The Arizona Court of Appeals has reversed and remanded the high-profile case, sending it back for a new trial in which Fish can introduce testimony that was barred from his first go-around.

The case began in 2004, after Fish ran into Grant Kuenzli and his dogs while hiking on a lonely trail in northern Arizona. According to Fish, the only witness, Kuenzli charged aggressively at Fish after failing to control his unleashed canines. Fish pointed a his 10-millimeter handgun at Kuenzli, yelled at him to stop, and then fired three shots that hit the man in the chest.

Despite being sentenced to 10 years in prison, Fish still has plenty of public support. That's evident nowhere more clearly than in the state Legislature, which wants to write a law to help him.

Now that Fish is getting his new trial, legislators could tweak the law to allow him to use a new defense that helps people who want to claim self defense.

That would help him avoid re-conviction, obviously. But he may be able to gain freedom without it.

The court's opinion allows Fish to introduce evidence that Kuenzli was sort of a madman about his dogs. His description of how Kuenzli reacted in the forest was similar to how other people remember Kuenzli when confronted about his dogs.

Another discrepancy seems to have come because the state disallowed Fish from having an expert witness testify that his "fight or flight" instinct could have interfered with his memory. As laid out in the court's separate memorandum decision on the case, the justices outline why it's possible that inconsistent statements Fish gave to the police could have affected his credibility before jurors -- and how Fish's state of mind after the shooting could have affected the statements.

In our amateur analysis, the conviction for Fish was probably a fluke, anyway. Give the guy a second group of Arizonans and the exact same evidence, and he would probably be acquitted.

DATA:
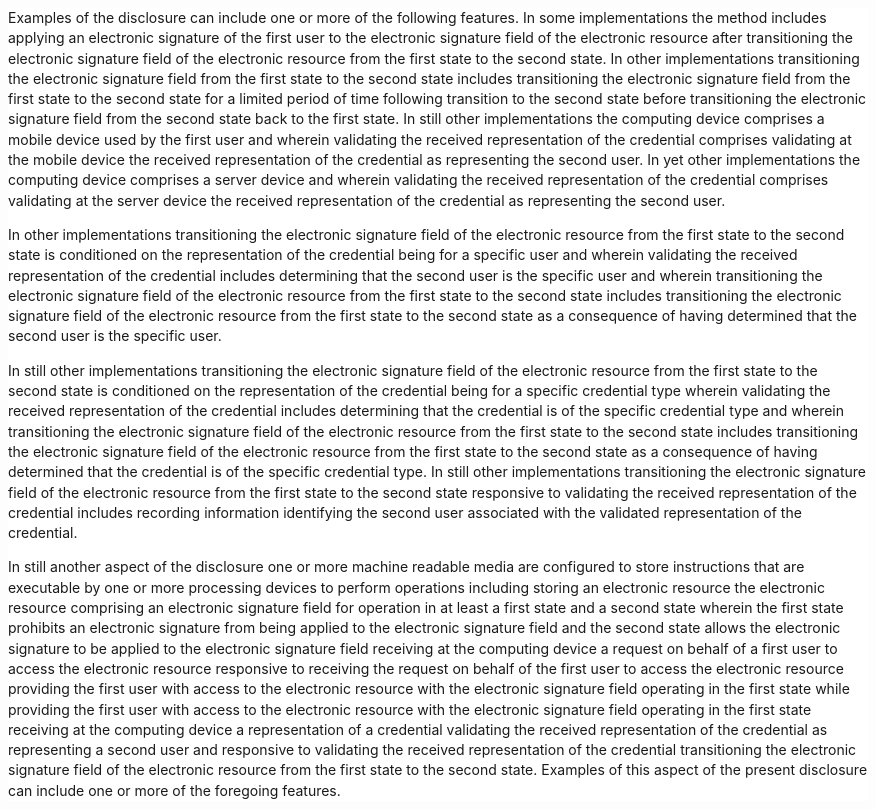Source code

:Examples of the disclosure can include one or more of the following features. In some implementations the method includes applying an electronic signature of the first user to the electronic signature field of the electronic resource after transitioning the electronic signature field of the electronic resource from the first state to the second state. In other implementations transitioning the electronic signature field from the first state to the second state includes transitioning the electronic signature field from the first state to the second state for a limited period of time following transition to the second state before transitioning the electronic signature field from the second state back to the first state. In still other implementations the computing device comprises a mobile device used by the first user and wherein validating the received representation of the credential comprises validating at the mobile device the received representation of the credential as representing the second user. In yet other implementations the computing device comprises a server device and wherein validating the received representation of the credential comprises validating at the server device the received representation of the credential as representing the second user.

In other implementations transitioning the electronic signature field of the electronic resource from the first state to the second state is conditioned on the representation of the credential being for a specific user and wherein validating the received representation of the credential includes determining that the second user is the specific user and wherein transitioning the electronic signature field of the electronic resource from the first state to the second state includes transitioning the electronic signature field of the electronic resource from the first state to the second state as a consequence of having determined that the second user is the specific user.

In still other implementations transitioning the electronic signature field of the electronic resource from the first state to the second state is conditioned on the representation of the credential being for a specific credential type wherein validating the received representation of the credential includes determining that the credential is of the specific credential type and wherein transitioning the electronic signature field of the electronic resource from the first state to the second state includes transitioning the electronic signature field of the electronic resource from the first state to the second state as a consequence of having determined that the credential is of the specific credential type. In still other implementations transitioning the electronic signature field of the electronic resource from the first state to the second state responsive to validating the received representation of the credential includes recording information identifying the second user associated with the validated representation of the credential.

In still another aspect of the disclosure one or more machine readable media are configured to store instructions that are executable by one or more processing devices to perform operations including storing an electronic resource the electronic resource comprising an electronic signature field for operation in at least a first state and a second state wherein the first state prohibits an electronic signature from being applied to the electronic signature field and the second state allows the electronic signature to be applied to the electronic signature field receiving at the computing device a request on behalf of a first user to access the electronic resource responsive to receiving the request on behalf of the first user to access the electronic resource providing the first user with access to the electronic resource with the electronic signature field operating in the first state while providing the first user with access to the electronic resource with the electronic signature field operating in the first state receiving at the computing device a representation of a credential validating the received representation of the credential as representing a second user and responsive to validating the received representation of the credential transitioning the electronic signature field of the electronic resource from the first state to the second state. Examples of this aspect of the present disclosure can include one or more of the foregoing features.
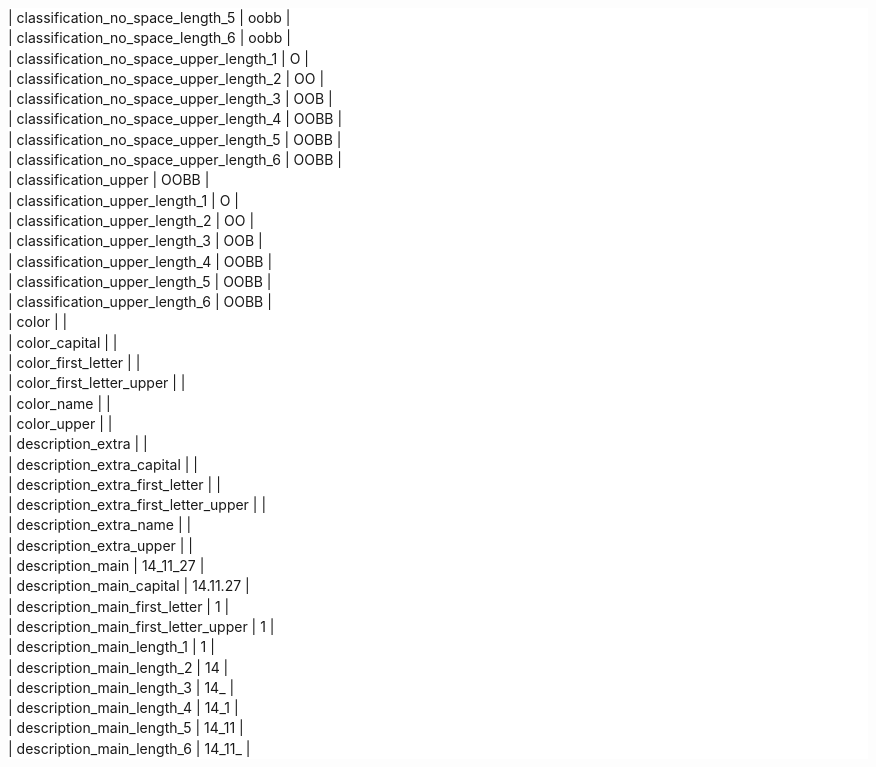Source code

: | classification_no_space_length_5 | oobb |  
| classification_no_space_length_6 | oobb |  
| classification_no_space_upper_length_1 | O |  
| classification_no_space_upper_length_2 | OO |  
| classification_no_space_upper_length_3 | OOB |  
| classification_no_space_upper_length_4 | OOBB |  
| classification_no_space_upper_length_5 | OOBB |  
| classification_no_space_upper_length_6 | OOBB |  
| classification_upper | OOBB |  
| classification_upper_length_1 | O |  
| classification_upper_length_2 | OO |  
| classification_upper_length_3 | OOB |  
| classification_upper_length_4 | OOBB |  
| classification_upper_length_5 | OOBB |  
| classification_upper_length_6 | OOBB |  
| color |  |  
| color_capital |  |  
| color_first_letter |  |  
| color_first_letter_upper |  |  
| color_name |  |  
| color_upper |  |  
| description_extra |  |  
| description_extra_capital |  |  
| description_extra_first_letter |  |  
| description_extra_first_letter_upper |  |  
| description_extra_name |  |  
| description_extra_upper |  |  
| description_main | 14_11_27 |  
| description_main_capital | 14.11.27 |  
| description_main_first_letter | 1 |  
| description_main_first_letter_upper | 1 |  
| description_main_length_1 | 1 |  
| description_main_length_2 | 14 |  
| description_main_length_3 | 14_ |  
| description_main_length_4 | 14_1 |  
| description_main_length_5 | 14_11 |  
| description_main_length_6 | 14_11_ |  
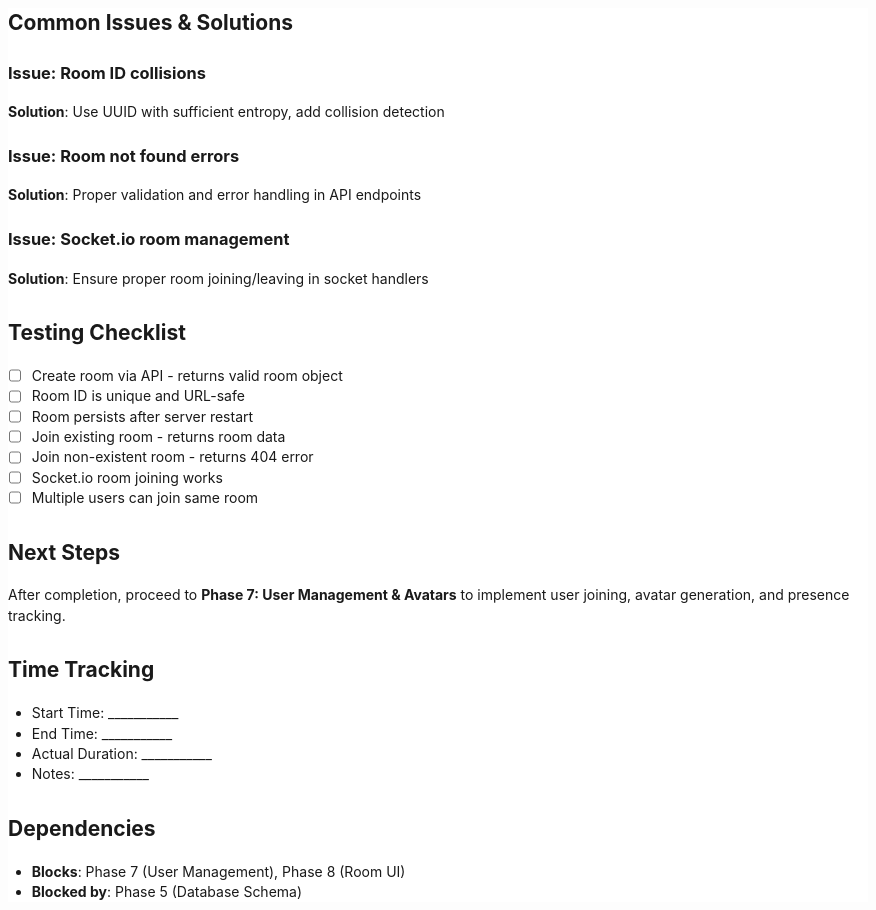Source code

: ## Common Issues & Solutions

### Issue: Room ID collisions
**Solution**: Use UUID with sufficient entropy, add collision detection

### Issue: Room not found errors
**Solution**: Proper validation and error handling in API endpoints

### Issue: Socket.io room management
**Solution**: Ensure proper room joining/leaving in socket handlers

## Testing Checklist
- [ ] Create room via API - returns valid room object
- [ ] Room ID is unique and URL-safe
- [ ] Room persists after server restart
- [ ] Join existing room - returns room data
- [ ] Join non-existent room - returns 404 error
- [ ] Socket.io room joining works
- [ ] Multiple users can join same room

## Next Steps
After completion, proceed to **Phase 7: User Management & Avatars** to implement user joining, avatar generation, and presence tracking.

## Time Tracking
- Start Time: ___________
- End Time: ___________
- Actual Duration: ___________
- Notes: ___________

## Dependencies
- **Blocks**: Phase 7 (User Management), Phase 8 (Room UI)
- **Blocked by**: Phase 5 (Database Schema)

WORK TO BE COMPLETED: Please reproduce everything from "The court's opinion" down to "confronted about his dogs." in the article on Fish's appeal. You won't need the records for this.

RESPONSE:
The court's opinion allows Fish to introduce evidence that Kuenzli was sort of a madman about his dogs. His description of how Kuenzli reacted in the forest was similar to how other people remember Kuenzli when confronted about his dogs.